# [What you need to do]
Would you copy only the lines below, beginning with the one that contains "hensaniensisB lectotype NHMW" and running through the last entry line?
"""
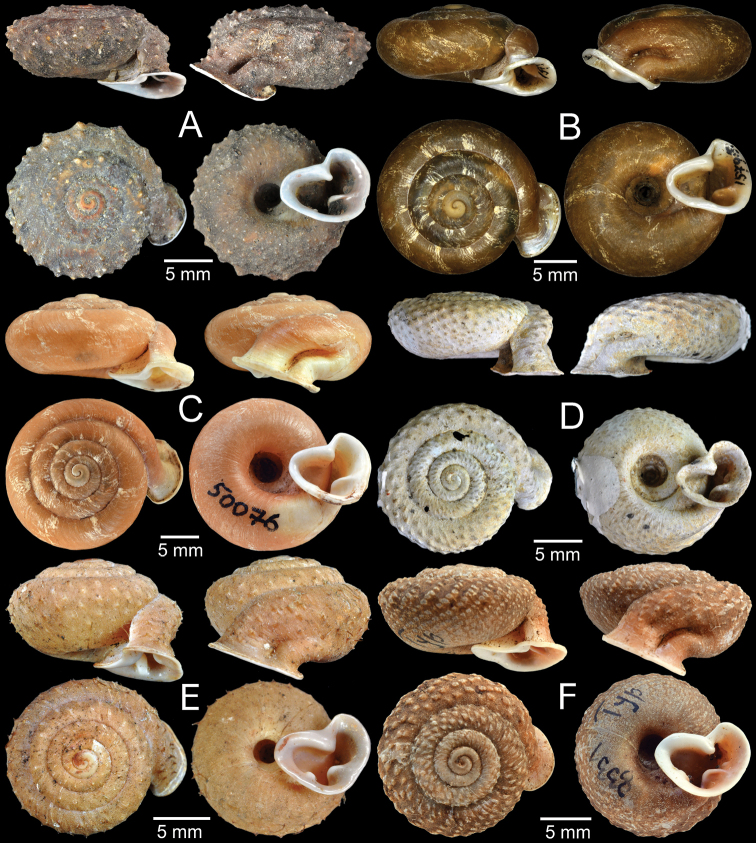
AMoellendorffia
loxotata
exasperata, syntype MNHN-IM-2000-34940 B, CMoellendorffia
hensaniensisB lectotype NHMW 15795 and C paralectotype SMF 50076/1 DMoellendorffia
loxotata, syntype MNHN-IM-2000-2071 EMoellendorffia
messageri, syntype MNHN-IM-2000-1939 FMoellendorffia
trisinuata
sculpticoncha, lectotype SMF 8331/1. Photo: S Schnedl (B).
"""
# [Result of this task]
hensaniensisB lectotype NHMW 15795 and C paralectotype SMF 50076/1 DMoellendorffia
loxotata, syntype MNHN-IM-2000-2071 EMoellendorffia
messageri, syntype MNHN-IM-2000-1939 FMoellendorffia
trisinuata
sculpticoncha, lectotype SMF 8331/1. Photo: S Schnedl (B).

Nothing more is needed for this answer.